Exercise instructions —
Return each line of the material below exactly. Begin at the first and end on the line with "adenocarcinoma stained with".

Data for review Block Start

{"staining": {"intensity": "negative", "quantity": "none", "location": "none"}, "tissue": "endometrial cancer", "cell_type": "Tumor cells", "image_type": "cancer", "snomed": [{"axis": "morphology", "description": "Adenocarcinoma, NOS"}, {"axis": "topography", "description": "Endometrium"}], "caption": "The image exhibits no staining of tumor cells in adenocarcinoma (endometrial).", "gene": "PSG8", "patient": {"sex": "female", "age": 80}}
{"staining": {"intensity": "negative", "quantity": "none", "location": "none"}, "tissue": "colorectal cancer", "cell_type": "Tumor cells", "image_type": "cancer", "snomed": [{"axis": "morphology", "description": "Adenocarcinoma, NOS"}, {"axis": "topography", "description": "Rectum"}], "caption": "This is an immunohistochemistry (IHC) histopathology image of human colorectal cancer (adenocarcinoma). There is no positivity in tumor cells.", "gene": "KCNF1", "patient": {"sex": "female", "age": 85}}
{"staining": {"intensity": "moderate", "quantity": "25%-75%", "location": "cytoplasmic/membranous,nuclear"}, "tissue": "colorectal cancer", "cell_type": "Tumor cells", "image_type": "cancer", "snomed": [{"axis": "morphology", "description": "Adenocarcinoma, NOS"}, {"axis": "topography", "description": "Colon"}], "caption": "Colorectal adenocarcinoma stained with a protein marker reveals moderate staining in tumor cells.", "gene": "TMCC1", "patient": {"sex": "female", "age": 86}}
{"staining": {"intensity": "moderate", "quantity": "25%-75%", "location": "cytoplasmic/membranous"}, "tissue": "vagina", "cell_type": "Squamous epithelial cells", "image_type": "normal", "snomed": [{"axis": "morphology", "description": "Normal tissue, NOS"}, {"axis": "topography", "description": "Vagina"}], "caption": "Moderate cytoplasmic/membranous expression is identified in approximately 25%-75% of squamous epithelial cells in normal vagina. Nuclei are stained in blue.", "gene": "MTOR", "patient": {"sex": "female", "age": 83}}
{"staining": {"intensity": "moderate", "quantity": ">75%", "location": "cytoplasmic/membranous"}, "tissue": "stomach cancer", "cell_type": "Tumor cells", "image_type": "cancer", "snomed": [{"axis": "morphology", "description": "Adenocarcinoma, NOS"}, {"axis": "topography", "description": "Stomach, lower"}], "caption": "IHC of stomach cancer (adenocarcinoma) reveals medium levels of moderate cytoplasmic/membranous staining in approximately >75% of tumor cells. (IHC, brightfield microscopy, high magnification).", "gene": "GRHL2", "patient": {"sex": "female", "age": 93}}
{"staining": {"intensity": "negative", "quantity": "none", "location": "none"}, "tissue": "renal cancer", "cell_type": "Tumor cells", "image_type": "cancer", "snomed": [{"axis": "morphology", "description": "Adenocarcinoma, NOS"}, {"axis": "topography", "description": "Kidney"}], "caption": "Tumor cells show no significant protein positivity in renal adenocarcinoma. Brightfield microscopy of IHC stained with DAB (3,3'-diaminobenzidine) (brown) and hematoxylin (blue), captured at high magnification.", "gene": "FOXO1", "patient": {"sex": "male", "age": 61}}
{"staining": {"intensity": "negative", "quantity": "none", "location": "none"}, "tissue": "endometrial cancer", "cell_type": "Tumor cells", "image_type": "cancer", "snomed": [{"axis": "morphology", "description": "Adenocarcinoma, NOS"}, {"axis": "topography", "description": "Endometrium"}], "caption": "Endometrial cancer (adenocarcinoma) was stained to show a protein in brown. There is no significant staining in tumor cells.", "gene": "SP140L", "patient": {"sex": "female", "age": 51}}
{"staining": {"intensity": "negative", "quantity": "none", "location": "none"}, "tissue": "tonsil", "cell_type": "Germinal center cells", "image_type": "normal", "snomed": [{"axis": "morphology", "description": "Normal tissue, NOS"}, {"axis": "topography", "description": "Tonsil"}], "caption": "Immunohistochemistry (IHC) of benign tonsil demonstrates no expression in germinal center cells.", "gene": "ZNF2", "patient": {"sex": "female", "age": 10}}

Data for review Block End

Response to the exercise —
{"staining": {"intensity": "negative", "quantity": "none", "location": "none"}, "tissue": "endometrial cancer", "cell_type": "Tumor cells", "image_type": "cancer", "snomed": [{"axis": "morphology", "description": "Adenocarcinoma, NOS"}, {"axis": "topography", "description": "Endometrium"}], "caption": "The image exhibits no staining of tumor cells in adenocarcinoma (endometrial).", "gene": "PSG8", "patient": {"sex": "female", "age": 80}}
{"staining": {"intensity": "negative", "quantity": "none", "location": "none"}, "tissue": "colorectal cancer", "cell_type": "Tumor cells", "image_type": "cancer", "snomed": [{"axis": "morphology", "description": "Adenocarcinoma, NOS"}, {"axis": "topography", "description": "Rectum"}], "caption": "This is an immunohistochemistry (IHC) histopathology image of human colorectal cancer (adenocarcinoma). There is no positivity in tumor cells.", "gene": "KCNF1", "patient": {"sex": "female", "age": 85}}
{"staining": {"intensity": "moderate", "quantity": "25%-75%", "location": "cytoplasmic/membranous,nuclear"}, "tissue": "colorectal cancer", "cell_type": "Tumor cells", "image_type": "cancer", "snomed": [{"axis": "morphology", "description": "Adenocarcinoma, NOS"}, {"axis": "topography", "description": "Colon"}], "caption": "Colorectal adenocarcinoma stained with a protein marker reveals moderate staining in tumor cells.", "gene": "TMCC1", "patient": {"sex": "female", "age": 86}}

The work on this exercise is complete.